→ Problem requirements:
Would you please restate the data exactly as it stands, apart from the pictures?

********

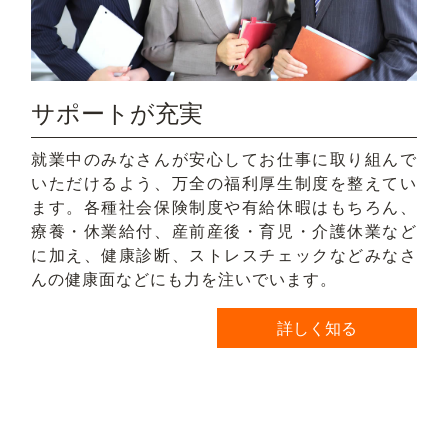
サポートが充実
就業中のみなさんが安心してお仕事に取り組んで
いただけるよう、万全の福利厚生制度を整えてい
ます。各種社会保険制度や有給休暇はもちろん、
療養・休業給付、産前産後・育児・介護休業など
に加え、健康診断、ストレスチェックなどみなさ
んの健康面などにも力を注いでいます。
詳しく知る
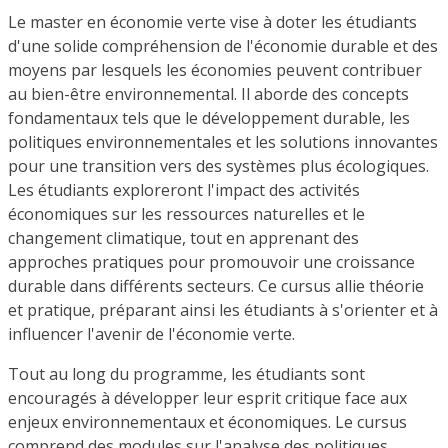
Le master en économie verte vise à doter les étudiants
d'une solide compréhension de l'économie durable et des
moyens par lesquels les économies peuvent contribuer
au bien-être environnemental. Il aborde des concepts
fondamentaux tels que le développement durable, les
politiques environnementales et les solutions innovantes
pour une transition vers des systèmes plus écologiques.
Les étudiants exploreront l'impact des activités
économiques sur les ressources naturelles et le
changement climatique, tout en apprenant des
approches pratiques pour promouvoir une croissance
durable dans différents secteurs. Ce cursus allie théorie
et pratique, préparant ainsi les étudiants à s'orienter et à
influencer l'avenir de l'économie verte.
Tout au long du programme, les étudiants sont
encouragés à développer leur esprit critique face aux
enjeux environnementaux et économiques. Le cursus
comprend des modules sur l'analyse des politiques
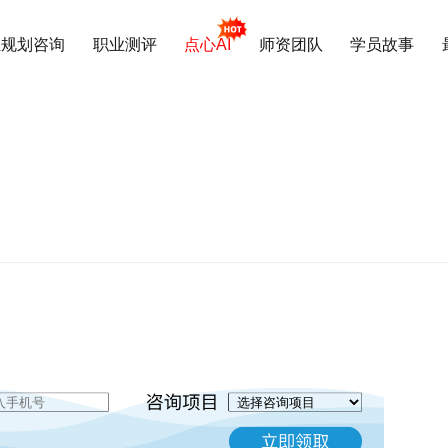
业规划咨询
职业测评
点心AI
师资团队
学员故事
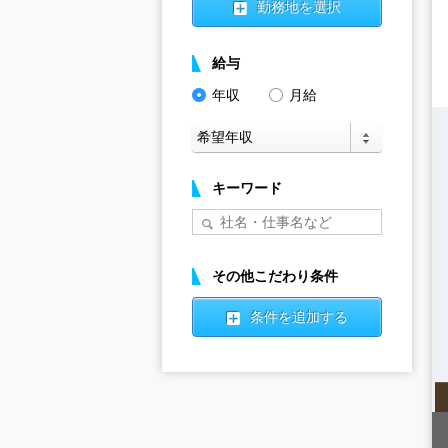
勤務地を選択
給与
年収
月給
キーワード
その他こだわり条件
条件を追加する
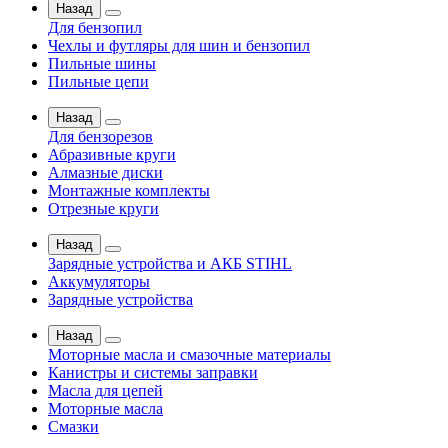
Назад
Для бензопил
Чехлы и футляры для шин и бензопил
Пильные шины
Пильные цепи
Назад
Для бензорезов
Абразивные круги
Алмазные диски
Монтажные комплекты
Отрезные круги
Назад
Зарядные устройства и АКБ STIHL
Аккумуляторы
Зарядные устройства
Назад
Моторные масла и смазочные материалы
Канистры и системы заправки
Масла для цепей
Моторные масла
Смазки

********

→ Result of this exercise:
サポートが充実
就業中のみなさんが安心してお仕事に取り組んで
いただけるよう、万全の福利厚生制度を整えてい
ます。各種社会保険制度や有給休暇はもちろん、
療養・休業給付、産前産後・育児・介護休業など
に加え、健康診断、ストレスチェックなどみなさ
んの健康面などにも力を注いでいます。
詳しく知る
Le master en économie verte vise à doter les étudiants
d'une solide compréhension de l'économie durable et des
moyens par lesquels les économies peuvent contribuer
au bien-être environnemental. Il aborde des concepts
fondamentaux tels que le développement durable, les
politiques environnementales et les solutions innovantes
pour une transition vers des systèmes plus écologiques.
Les étudiants exploreront l'impact des activités
économiques sur les ressources naturelles et le
changement climatique, tout en apprenant des
approches pratiques pour promouvoir une croissance
durable dans différents secteurs. Ce cursus allie théorie
et pratique, préparant ainsi les étudiants à s'orienter et à
influencer l'avenir de l'économie verte.
Tout au long du programme, les étudiants sont
encouragés à développer leur esprit critique face aux
enjeux environnementaux et économiques. Le cursus
comprend des modules sur l'analyse des politiques
业规划咨询
职业测评
点心AI
师资团队
学员故事
勤務地を選択
給与
年収
月給
キーワード
その他こだわり条件
条件を追加する
Назад
Для бензопил
Чехлы и футляры для шин и бензопил
Пильные шины
Пильные цепи
Назад
Для бензорезов
Абразивные круги
Алмазные диски
Монтажные комплекты
Отрезные круги
Назад
Зарядные устройства и АКБ STIHL
Аккумуляторы
Зарядные устройства
Назад
Моторные масла и смазочные материалы
Канистры и системы заправки
Масла для цепей
Моторные масла
Смазки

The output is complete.